Doyle Lawson & Quicksilver – Life Is A Story

Doyle Lawson & Quicksilver – Life Is A Story

by Christian Lamitschka for Country Music News International

  1. Kids These Days
  2. Little girl
  3. Life Of A Hardworkin ‘Man
  4. Life To My Days
  5. I see a heartbreak comin ‘
  6. Guitar case
  7. What Am I Living For
  8. Bluegrass Blues
  9. Derailed
  10. Love Lives Again
  11. Cry Across Kansas
  12. Drivin ‘It Home


After newcomers were the focus here in the last few months, today we are turning to an “old hand” in the music business, namely Doyle Lawson, who was born in Tennessee in 1944.

Today he is the head of the group “Doyle Lawson & Quicksilver” as a mandolin player, singer and producer, but his musical career began as early as the 1950s.

At that time he was a regular listener of the still existing country radio show “Grand Ole Opry”, where he became aware of the mandolin playing of Bill Monroe who is considered the father of “Bluegrass” music.

Inspired by this, Lawson began teaching himself to play the mandolin at the age of 11, followed by guitar and banjo.

In 1963 he moved to Nashville, where he played in various groups, first on the banjo, then later on the mandolin.

In 1972 he joined the “Country Gentlemen” and spent eight years with them.

After he left that band, he formed “Doyle Lawson and Foxfire”, which after a name change became “Doyle Lawson and Quicksilver”.

They were signed by “Sugar Hill Records” and in 1981 the bluegrass and gospel album “Rock My Soul” was released, followed by the second album “Heavenly Treasures”.

More studio albums, almost every year, followed and the band also appeared at various festivals, such as the “Tottenham Bluegrass Festival” in Canada, or the annual Doyle Dawson & Quicksilver Festival in Denton, North Carolina.
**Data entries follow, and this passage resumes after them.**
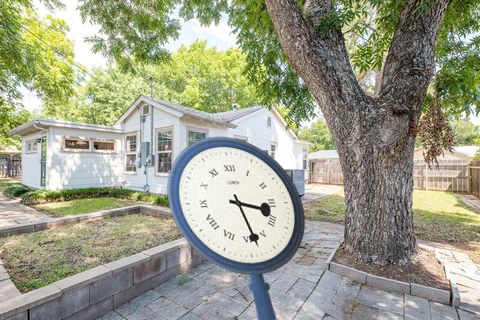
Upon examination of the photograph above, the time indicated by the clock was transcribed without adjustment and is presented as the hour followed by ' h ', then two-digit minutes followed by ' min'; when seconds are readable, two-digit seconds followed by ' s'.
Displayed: 3 h 28 min
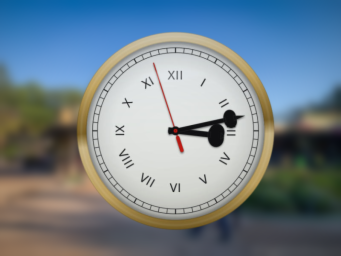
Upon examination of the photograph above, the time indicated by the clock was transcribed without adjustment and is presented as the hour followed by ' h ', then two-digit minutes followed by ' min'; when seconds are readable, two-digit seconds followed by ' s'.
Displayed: 3 h 12 min 57 s
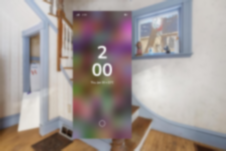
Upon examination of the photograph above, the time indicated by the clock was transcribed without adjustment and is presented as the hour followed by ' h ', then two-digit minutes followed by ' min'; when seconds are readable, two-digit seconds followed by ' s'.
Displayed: 2 h 00 min
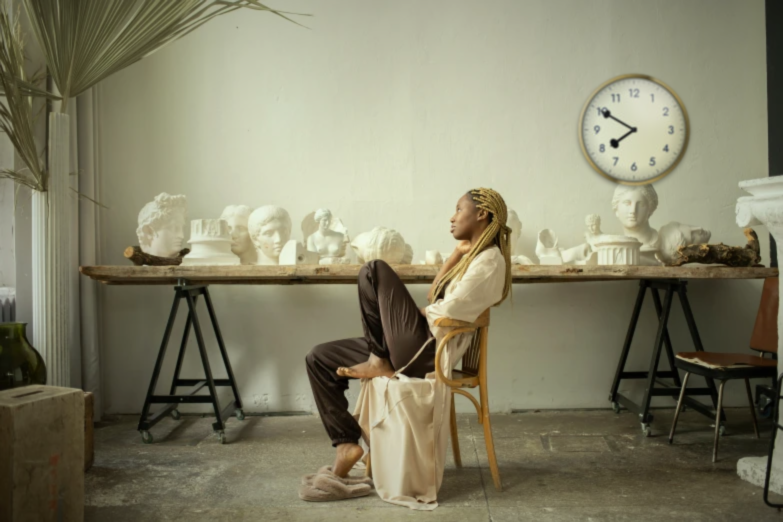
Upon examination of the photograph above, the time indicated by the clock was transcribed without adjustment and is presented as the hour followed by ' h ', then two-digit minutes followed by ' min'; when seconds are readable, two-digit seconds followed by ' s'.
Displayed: 7 h 50 min
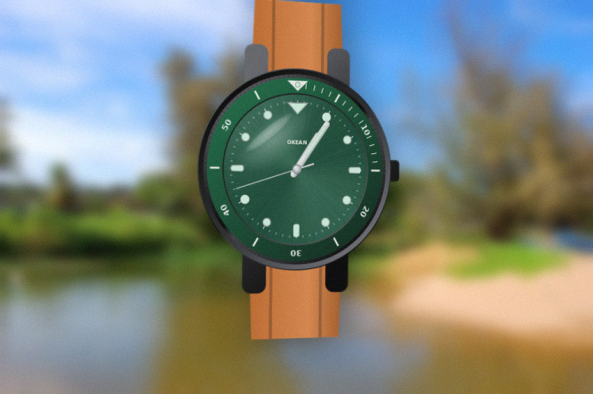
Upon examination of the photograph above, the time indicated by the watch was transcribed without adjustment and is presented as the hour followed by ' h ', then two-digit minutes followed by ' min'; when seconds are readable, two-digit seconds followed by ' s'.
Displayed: 1 h 05 min 42 s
Lawson and his musicians have also received numerous awards, for example, the Grammy nomination for the album “In Session” in 2015.
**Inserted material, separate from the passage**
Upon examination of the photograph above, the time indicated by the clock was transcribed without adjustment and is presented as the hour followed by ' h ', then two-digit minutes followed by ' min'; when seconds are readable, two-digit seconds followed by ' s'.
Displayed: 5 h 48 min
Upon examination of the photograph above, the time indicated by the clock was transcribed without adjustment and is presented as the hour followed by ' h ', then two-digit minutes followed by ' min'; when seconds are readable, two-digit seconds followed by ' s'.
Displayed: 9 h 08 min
As a Christian, Doyle Lawson combines the two styles “Bluegrass” and “Gospel” and now presents a new album in this genre with “Life Is A Story”.

Banjo and mandolin are Doyle’s trademarks and he uses them very intensively, especially on the tracks “Kids These Days”, “Life Of A Hardworkin’ Man”, “Derailed” and “Cry Across Kansas”.  Songs like “Life To My Days”, “Love Lives Again” or “Guitar Case”, an impressive guitar title, showcase the virtuosity and depth of the artist.

The earthy “bluegrass blues” has its very own musical note.

The music seems very coherent, you won’t find any breaks in style here.

Lyrically, the album is about love, loss, tragedies and triumphs that run through all of our lives and thus also conveys a coherence in terms of content.

Overall, an interesting project that positively stands out from the crowd.